Mrs. Larson was a generous person and a great cook.  She was also the dietitian and nutritionist.  The food she ordered through the federal surplus commodities program turned into roast turkey, fried chicken, creamy macaroni and cheese and the most wonderful breads, cookies and cakes you can imagine.  We had dessert with every lunch, but we also ate our vegetables.  If we didn’t, Winifred made sure that we took home a note to our parents.  I don’t remember the name of her replacement, but the food quality plummeted.  The greasy hot dishes and store-bought bread quickly drove me to act.

When I asked my father if I could have lunch at Grandma and Grandpa’s, he told me that I could ask them.  I decided to ask Grandma; Grandpa was a rather formidable figure with a big mustache.  As I feared, she told me to ask Grandpa.  Later I learned that even she asked Grandpa when she wanted to invite someone for lunch.  But I was desperate, so I asked.  And Grandpa said yes.

When I told my father he said, “He did?”  I guess that Grandpas were just the same then as they are today.

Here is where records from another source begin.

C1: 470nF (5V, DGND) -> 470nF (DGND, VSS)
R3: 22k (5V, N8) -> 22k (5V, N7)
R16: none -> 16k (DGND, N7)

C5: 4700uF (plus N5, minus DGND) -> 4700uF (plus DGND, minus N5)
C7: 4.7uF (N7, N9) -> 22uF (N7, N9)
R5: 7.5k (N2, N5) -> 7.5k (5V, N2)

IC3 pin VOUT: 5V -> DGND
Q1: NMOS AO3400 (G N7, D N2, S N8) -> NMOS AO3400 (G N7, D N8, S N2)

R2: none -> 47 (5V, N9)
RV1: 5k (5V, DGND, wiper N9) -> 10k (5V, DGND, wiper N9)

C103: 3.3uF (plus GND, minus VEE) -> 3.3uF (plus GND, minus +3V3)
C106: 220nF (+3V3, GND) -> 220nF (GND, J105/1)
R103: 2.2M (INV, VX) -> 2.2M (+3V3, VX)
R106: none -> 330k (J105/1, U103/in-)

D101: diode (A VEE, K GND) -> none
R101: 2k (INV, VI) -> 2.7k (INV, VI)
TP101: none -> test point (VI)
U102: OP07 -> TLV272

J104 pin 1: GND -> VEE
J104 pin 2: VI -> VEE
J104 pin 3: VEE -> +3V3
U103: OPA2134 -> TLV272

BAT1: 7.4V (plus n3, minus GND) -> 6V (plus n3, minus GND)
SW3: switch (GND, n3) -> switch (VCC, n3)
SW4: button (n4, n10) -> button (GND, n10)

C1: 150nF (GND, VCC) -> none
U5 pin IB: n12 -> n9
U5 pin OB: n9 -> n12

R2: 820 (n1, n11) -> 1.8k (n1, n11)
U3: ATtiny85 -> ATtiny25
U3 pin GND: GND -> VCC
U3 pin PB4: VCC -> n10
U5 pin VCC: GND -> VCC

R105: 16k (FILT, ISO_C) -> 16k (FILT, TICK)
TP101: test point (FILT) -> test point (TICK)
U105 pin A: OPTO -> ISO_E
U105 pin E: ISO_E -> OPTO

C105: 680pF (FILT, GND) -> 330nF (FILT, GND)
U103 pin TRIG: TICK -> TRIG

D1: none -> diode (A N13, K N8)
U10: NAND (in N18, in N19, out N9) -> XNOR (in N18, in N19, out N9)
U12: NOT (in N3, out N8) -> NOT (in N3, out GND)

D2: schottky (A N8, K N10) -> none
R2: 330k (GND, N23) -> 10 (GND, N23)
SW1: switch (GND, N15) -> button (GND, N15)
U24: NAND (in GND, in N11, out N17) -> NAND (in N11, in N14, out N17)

Back then students had a full hour for lunch.  As I recall Grandma’s lunches were not really very special, but there was always fresh bread with homemade butter that Grandma stored in a little cage that hung in the well.  We had fried potatoes, sausage and cabbage and soup and a few times there was chicken and ham and baked beans.  But almost every day lunch ended with a big piece of Grandma’s boiled raisin cake.  With some sweet butter on top it made me feel like the luckiest kid in school.

My mother made it often too, because it was my father’s favorite cake.  It has a unique texture and flavor that I think you will enjoy.  Here is how to make it.


1 1/2 cups sugar

1/2 cup shortening

1 egg

1 cup buttermilk (or sour milk)

3 cups sifted flour

1 tsp. baking soda

1 tsp. cinnamon

1 tsp. nutmeg

1/8 tsp. salt

1 cup raisins boiled in enough water to cover them

Sugar to sprinkle on top of the cake


Grease and flour a nine by thirteen-inch cake pan.  Preheat the oven to 350º.  Put the raisins into a small pan and cover them with water.  Bring them to a boil and simmer them for about a minute.  Cover the pan and turn off the heat.   

In a large bowl, cream the sugar and shortening.  Stir the egg into the sugar, then stir in the buttermilk.  Put the flour and other dry ingredients into a flour sifter and sift by thirds into the milk and sugar mixture, stirring thoroughly after each addition.  While they are still hot, pour the raisins with their water into the batter.  Mix well and and spread the batter evenly in the pan.  Sprinkle about a tablespoon of sugar over the batter.  Bake for about thirty minutes.  Check for doneness with a toothpick inserted near the center of the cake; if it comes out clean, the cake is done.

NOTE:  If you don’t have buttermilk, put a tablespoon of vinegar into a measuring cup and fill it with whole milk.  Let it stand for five minutes and use the soured milk to make the batter.